The British Columbia Supreme Court has declined to hear a lawsuit filed in June 2014 by seven Guatemalans who sought damages for injuries they claim to have suffered at the hands of security personnel at a mine owned by a subsidiary of TSX-listed Canadian mining company Tahoe Resources Inc.

Apart from its listing on the TSX and its registration in B.C., Tahoe had no business activities in Canada. Corporate headquarters was located in Reno, Nevada.

“Events in Guatemala, injuries suffered in Guatemala, have nothing to do with activities undertaken in the province of British Columbia,” said Karen Carteri of McMillan LLP, who represented the company, in her argument to the court.

The court agreed, ruling that Guatemala was the more appropriate forum for the determination of the case.

The decision is an important development for Canadian companies and others operating abroad who have assets in Canada given the Supreme Court of Canada’s ruling in Chevron Corp. v. Yaiguaje in September. In that case, the Supreme Court held that Ontario courts had jurisdiction over Chevron Canada, a subsidiary of Chevron Corp., in proceedings to determine the enforceability of an Ecuadorian judgment.

The ruling was widely seen as creating a significant increase in litigation risk for Canadian companies or companies with assets in Canada who faced suits based on events abroad.
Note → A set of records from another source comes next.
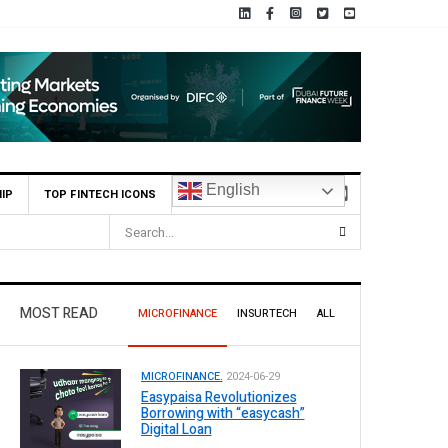
English
IP
TOP FINTECH ICONS
MOST READ
MICROFINANCE
INSURTECH
ALL
MICROFINANCE.
2024-06-29
Easypaisa Revolutionizes
Borrowing with “easycash”
Digital Loan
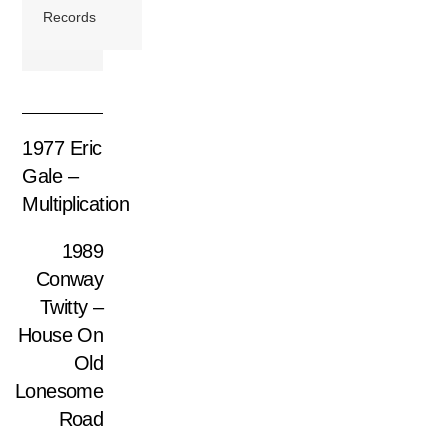
Records
1977 Eric
Gale –
Multiplication
1989
Conway
Twitty –
House On
Old
Lonesome
Road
The SCC made its findings despite the fact that Chevron was not a party to the Ecuadorian case and was only a seventh-level indirect subsidiary of Chevron Corp. Because the case turned on the issue of enforcement and the sizable assets in Canada, the SCC concluded, there was no need for the plaintiffs to establish that the foreign court had a “real and substantial connection” either with the litigants or the underlying dispute in Ecuador.”

The BC case, by contrast, was a direct claim in Canada for damages based solely on the underlying events abroad, giving the BCSC a logical basis for concluding that such a connection was required.